[Page excerpt Boundary: Start]
Things to know as Nevada lawmakers vet Vegas stadium deal
LAS VEGAS (AP) Nevada lawmakers convene Monday to consider raising taxes in the Las Vegas area to help fund a $1.9 billion football stadium, a $1.4 billion convention center expansion and more police officers to protect the additional tourists. Here are things to know about the deal.
STADIUM COULD MAKE VEGAS A SPORTS TOWN
Las Vegas has long been a pariah for professional sports leagues because of Nevada's legal sports betting. But the stigma appears to be fading after the National Hockey League announced this summer that it plans to place an expansion team there starting in the 2017-2018 season. NFL owners, who have previously erred on the conservative side of the gambling question, would have to vote by a three-fourths majority to allow the Raiders to move from Oakland to Las Vegas. NFL Commissioner Roger Goodell has said he wants to try to keep the team in the Bay Area, while the team's owner, Mark Davis, said he's serious about moving the team to Las Vegas in time for the 2020 season. The stadium would also house UNLV football. The largely commuter school wants to elevate its reputation and play in a venue closer than its current home of Sam Boyd Stadium, which is seven miles from campus.
IT WOULD RAISE TOURISTS' HOTEL BILLS
The proposed deal would increase the hotel tax on the Las Vegas Strip by 0.88 percentage points for the stadium, and 0.5 percentage points for the convention center. Tourists are already paying a 12 percent hotel room tax, which funds tourism improvement projects, schools and other services. They would pay about $1.50 more per night on the average nightly Strip hotel bill if both proposals pass. Proponents are selling the project to lawmakers on the basis that the tax increase would hit tourists, not locals, and that the hotel tax has always been aimed at increasing tourism - southern Nevada's most important industry. Two-thirds of each Republican-controlled house must approve any tax increase.
DEAL FOR A BILLIONAIRE
Behind the deal is Las Vegas Sands casino owner and Republican mega-donor Sheldon Adelson, who's worth about $32 billion and ranks as the 14th richest person in the U.S. on Forbes' latest rankings. Opponents say he, of all people, can afford to fully finance the stadium on his own. Adelson is committing $650 million to the project, while asking for $750 million from hotel tax revenue to cover bonds and $500 million from the Raiders and the NFL. Proponents argue the two projects could bring 14,000 permanent jobs and make a $620 million annual economic impact, while opponents fear the projections are too optimistic and worry the deal's structure could leave taxpayers holding the bag in case of another recession. They also say the public's share - 39 percent of the estimated total cost - is higher than in other projects, while stadium supporters say that's on par with the breakdown at recently built Dallas and Minneapolis stadiums.
[Page excerpt Boundary: End]
[Given information Boundary: Start]
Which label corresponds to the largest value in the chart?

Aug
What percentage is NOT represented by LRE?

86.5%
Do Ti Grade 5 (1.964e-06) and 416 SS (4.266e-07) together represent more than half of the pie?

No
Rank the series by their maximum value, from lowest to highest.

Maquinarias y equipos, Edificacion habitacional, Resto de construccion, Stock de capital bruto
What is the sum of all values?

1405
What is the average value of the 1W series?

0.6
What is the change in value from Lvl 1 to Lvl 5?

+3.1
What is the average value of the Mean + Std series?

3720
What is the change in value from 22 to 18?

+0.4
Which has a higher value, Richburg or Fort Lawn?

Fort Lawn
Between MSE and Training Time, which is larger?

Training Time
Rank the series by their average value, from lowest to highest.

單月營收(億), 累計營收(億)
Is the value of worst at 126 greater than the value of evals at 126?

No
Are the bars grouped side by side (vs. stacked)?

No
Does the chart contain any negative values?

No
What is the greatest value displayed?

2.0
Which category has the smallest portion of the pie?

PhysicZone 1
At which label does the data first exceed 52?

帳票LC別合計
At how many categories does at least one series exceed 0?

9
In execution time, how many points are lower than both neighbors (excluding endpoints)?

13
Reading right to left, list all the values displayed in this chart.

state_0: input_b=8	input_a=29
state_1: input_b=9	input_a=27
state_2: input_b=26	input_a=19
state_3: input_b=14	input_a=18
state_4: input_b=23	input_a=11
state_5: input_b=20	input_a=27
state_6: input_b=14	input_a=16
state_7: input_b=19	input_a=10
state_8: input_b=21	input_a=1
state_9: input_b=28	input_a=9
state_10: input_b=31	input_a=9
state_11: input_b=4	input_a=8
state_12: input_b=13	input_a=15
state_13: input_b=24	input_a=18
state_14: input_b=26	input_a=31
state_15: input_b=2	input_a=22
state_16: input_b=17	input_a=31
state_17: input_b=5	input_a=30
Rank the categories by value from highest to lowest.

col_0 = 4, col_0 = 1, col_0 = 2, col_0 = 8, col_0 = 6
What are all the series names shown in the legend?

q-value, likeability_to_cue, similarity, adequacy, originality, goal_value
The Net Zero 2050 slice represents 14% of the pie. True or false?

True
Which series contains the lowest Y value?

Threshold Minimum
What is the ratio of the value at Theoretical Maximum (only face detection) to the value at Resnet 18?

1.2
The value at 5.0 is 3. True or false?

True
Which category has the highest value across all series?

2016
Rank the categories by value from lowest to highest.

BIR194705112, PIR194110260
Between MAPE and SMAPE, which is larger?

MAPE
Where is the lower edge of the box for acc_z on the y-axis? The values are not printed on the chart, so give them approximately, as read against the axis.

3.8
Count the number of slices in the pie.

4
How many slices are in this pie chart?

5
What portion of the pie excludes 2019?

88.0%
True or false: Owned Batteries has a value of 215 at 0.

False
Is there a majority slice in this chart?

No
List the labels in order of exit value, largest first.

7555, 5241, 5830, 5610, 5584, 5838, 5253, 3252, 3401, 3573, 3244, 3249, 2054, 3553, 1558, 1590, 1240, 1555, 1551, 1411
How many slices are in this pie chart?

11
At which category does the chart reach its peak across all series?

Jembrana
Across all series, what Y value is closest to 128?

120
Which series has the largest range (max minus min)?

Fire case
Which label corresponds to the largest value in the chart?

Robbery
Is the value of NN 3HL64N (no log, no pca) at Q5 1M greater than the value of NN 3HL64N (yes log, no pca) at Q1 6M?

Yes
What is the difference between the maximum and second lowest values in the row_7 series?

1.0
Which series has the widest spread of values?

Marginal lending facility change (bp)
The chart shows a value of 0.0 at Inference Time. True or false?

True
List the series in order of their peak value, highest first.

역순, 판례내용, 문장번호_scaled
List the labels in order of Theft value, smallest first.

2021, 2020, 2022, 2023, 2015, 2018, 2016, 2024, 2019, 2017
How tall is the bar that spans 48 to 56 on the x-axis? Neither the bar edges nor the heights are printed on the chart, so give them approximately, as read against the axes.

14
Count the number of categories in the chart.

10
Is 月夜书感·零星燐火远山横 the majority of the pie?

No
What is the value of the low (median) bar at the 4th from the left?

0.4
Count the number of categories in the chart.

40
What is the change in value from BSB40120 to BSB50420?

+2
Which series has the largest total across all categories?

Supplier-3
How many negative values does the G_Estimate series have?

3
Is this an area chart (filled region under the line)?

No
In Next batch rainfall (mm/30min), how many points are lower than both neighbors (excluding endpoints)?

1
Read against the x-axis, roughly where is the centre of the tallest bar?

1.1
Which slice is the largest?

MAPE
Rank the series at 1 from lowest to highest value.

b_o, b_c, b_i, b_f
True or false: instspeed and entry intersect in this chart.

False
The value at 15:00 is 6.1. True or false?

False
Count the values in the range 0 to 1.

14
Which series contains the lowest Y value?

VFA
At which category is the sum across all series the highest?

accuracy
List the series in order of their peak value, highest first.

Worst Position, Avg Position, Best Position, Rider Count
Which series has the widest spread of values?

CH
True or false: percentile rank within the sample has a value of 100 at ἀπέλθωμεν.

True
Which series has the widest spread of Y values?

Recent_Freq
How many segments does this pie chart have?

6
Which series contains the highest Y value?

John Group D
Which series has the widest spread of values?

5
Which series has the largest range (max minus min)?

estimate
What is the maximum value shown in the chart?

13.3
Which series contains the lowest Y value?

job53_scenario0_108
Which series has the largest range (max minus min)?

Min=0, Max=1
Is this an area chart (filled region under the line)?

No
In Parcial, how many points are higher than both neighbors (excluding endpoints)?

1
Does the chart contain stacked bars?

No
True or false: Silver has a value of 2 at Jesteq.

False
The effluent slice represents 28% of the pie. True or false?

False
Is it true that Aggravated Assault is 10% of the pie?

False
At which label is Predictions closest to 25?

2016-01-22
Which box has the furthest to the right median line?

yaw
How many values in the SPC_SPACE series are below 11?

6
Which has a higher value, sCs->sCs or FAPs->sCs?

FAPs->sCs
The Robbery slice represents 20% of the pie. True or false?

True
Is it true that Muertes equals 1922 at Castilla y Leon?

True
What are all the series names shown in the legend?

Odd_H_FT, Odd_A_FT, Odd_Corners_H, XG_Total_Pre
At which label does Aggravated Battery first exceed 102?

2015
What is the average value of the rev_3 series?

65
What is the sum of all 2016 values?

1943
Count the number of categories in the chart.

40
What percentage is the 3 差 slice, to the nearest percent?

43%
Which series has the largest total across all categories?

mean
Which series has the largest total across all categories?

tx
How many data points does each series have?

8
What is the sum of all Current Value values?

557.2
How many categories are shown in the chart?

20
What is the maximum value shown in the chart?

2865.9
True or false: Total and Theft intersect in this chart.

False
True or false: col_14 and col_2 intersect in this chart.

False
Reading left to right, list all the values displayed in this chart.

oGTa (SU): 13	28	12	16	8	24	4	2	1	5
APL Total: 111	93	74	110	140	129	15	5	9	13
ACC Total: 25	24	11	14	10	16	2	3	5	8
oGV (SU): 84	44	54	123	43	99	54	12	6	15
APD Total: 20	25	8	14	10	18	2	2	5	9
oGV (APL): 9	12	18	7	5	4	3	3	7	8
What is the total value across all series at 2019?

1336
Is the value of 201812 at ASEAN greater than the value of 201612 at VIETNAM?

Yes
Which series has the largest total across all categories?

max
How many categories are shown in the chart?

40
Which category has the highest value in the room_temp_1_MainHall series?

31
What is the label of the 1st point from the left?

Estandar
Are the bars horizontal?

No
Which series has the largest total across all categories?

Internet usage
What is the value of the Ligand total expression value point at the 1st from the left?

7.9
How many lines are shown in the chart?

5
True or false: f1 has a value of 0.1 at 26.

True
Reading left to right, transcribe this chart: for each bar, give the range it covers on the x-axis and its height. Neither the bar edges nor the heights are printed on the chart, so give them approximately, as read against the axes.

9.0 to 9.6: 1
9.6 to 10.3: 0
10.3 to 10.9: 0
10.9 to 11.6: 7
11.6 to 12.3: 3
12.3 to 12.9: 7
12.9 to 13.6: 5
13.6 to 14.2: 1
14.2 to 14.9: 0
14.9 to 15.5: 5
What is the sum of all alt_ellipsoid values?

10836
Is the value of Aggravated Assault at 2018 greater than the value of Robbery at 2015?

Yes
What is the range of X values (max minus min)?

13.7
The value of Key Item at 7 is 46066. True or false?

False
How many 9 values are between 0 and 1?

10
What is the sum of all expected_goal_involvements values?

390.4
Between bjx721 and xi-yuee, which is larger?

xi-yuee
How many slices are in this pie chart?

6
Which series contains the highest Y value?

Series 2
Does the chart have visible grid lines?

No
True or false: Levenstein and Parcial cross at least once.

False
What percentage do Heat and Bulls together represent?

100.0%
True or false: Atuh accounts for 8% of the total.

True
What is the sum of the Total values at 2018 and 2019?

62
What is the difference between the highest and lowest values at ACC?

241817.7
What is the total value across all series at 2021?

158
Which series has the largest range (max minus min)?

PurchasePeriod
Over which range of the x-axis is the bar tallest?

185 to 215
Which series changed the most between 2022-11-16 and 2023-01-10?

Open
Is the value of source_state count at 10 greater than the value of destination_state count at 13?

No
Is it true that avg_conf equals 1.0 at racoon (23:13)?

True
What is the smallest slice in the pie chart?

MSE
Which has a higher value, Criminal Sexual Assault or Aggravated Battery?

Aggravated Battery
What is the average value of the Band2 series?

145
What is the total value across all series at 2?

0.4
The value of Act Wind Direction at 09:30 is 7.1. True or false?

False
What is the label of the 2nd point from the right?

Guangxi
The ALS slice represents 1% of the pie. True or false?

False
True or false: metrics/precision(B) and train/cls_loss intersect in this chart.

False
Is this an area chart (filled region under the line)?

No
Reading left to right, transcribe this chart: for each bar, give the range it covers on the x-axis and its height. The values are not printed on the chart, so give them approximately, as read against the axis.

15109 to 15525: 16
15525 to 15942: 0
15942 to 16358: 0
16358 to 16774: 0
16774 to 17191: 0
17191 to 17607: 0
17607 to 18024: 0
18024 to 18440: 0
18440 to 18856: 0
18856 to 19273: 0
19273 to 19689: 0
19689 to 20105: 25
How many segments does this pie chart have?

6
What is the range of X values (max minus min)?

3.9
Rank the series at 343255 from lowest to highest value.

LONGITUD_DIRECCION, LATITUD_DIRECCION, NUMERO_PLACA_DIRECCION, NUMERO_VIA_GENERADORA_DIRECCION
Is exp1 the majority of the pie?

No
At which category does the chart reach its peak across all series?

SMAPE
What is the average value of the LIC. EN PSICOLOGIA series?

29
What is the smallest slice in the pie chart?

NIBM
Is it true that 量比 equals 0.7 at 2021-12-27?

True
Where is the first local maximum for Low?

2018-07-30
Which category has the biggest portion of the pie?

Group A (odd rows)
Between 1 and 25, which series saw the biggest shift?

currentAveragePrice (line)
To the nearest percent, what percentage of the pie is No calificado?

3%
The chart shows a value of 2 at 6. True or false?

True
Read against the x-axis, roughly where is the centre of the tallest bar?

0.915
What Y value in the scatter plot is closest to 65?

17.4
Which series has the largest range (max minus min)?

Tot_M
[Given information Boundary: End]
- Task to complete
According to the stadium article, how much money is Sheldon Adelson committing to the project? Please answer in a few words. The data has no connection to the stadium article.

- Solution to the exercise
$650 million